JPMorgan Upsizes Tailored Brands Facility to $900MM

byABF Journal Staff
April 10, 2018
in News

Tailored Brands refinanced its existing term loan, upsizing its aggregate principal amount to $900 million. JPMorgan acted as lead arranger, administrative agent and joint book runner on the transaction.

Tailored Brands Chief Financial Officer Jack Calandra said, “We are pleased to have refinanced our term loan and extended its maturity at attractive rates. We continue to execute our strategy to use free cash flow to reduce our debt and improve our financial flexibility.”

Immediately prior to the refinancing, the term loan consisted of $593.4 million in aggregate principal amount with an interest rate of LIBOR + 3.50% and $400 million in aggregate principal amount with a fixed rate of 5.0% per annum. Upon entering into the refinancing, the company made a prepayment of $93.4 million on its term loan using cash on hand.

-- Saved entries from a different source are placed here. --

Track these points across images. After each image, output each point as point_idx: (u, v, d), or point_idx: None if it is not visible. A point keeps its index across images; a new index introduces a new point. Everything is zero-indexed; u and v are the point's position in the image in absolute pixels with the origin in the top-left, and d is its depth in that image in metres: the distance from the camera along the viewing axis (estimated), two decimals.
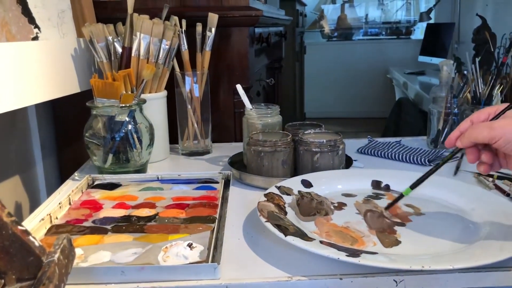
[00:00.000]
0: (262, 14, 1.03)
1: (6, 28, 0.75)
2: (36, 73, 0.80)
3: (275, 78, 1.86)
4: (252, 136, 0.81)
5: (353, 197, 0.70)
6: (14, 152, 1.00)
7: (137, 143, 0.85)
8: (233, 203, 0.71)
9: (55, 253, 0.38)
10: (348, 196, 0.70)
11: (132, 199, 0.72)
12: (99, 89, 0.81)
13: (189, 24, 0.96)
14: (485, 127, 0.52)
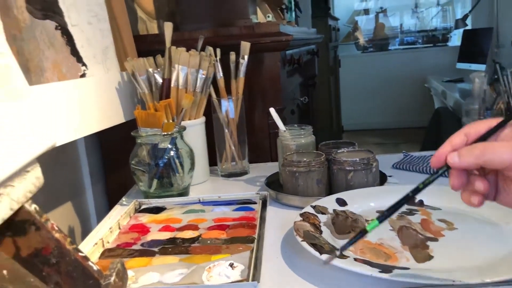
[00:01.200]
0: (292, 38, 1.07)
1: (58, 68, 0.82)
2: (85, 107, 0.87)
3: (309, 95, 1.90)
4: (286, 157, 0.85)
5: None
6: (66, 179, 1.08)
7: (179, 168, 0.90)
8: (270, 222, 0.74)
9: (111, 276, 0.43)
10: None
11: (176, 221, 0.76)
12: (142, 120, 0.87)
13: (224, 52, 1.01)
14: (507, 148, 0.42)
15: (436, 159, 0.45)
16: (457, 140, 0.45)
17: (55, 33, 0.83)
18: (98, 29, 0.96)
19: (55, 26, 0.83)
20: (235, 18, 1.17)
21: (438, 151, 0.46)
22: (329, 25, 3.35)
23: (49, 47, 0.80)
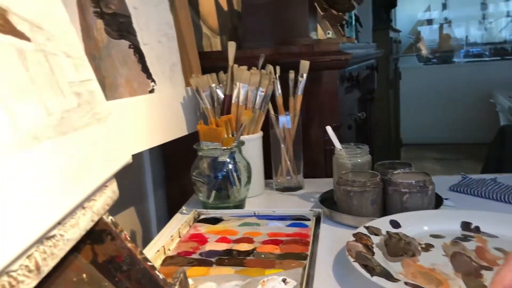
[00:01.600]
0: (351, 57, 1.09)
1: (130, 84, 0.89)
2: (153, 120, 0.93)
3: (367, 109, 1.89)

The new term loan was issued at a price equal to 99.5% of its face value, with an interest rate of LIBOR + 3.50% and a maturity date of April 9, 2025, subject to a springing maturity provision relative to the company’s senior notes.

Bank of America Merrill Lynch and Wells Fargo Securities acted as joint lead arrangers and joint book runners for the syndicated credit facility.

Tailored Brands is a specialty retailer of men’s tailored clothing and a men’s formalwear provider in the U.S. and Canada.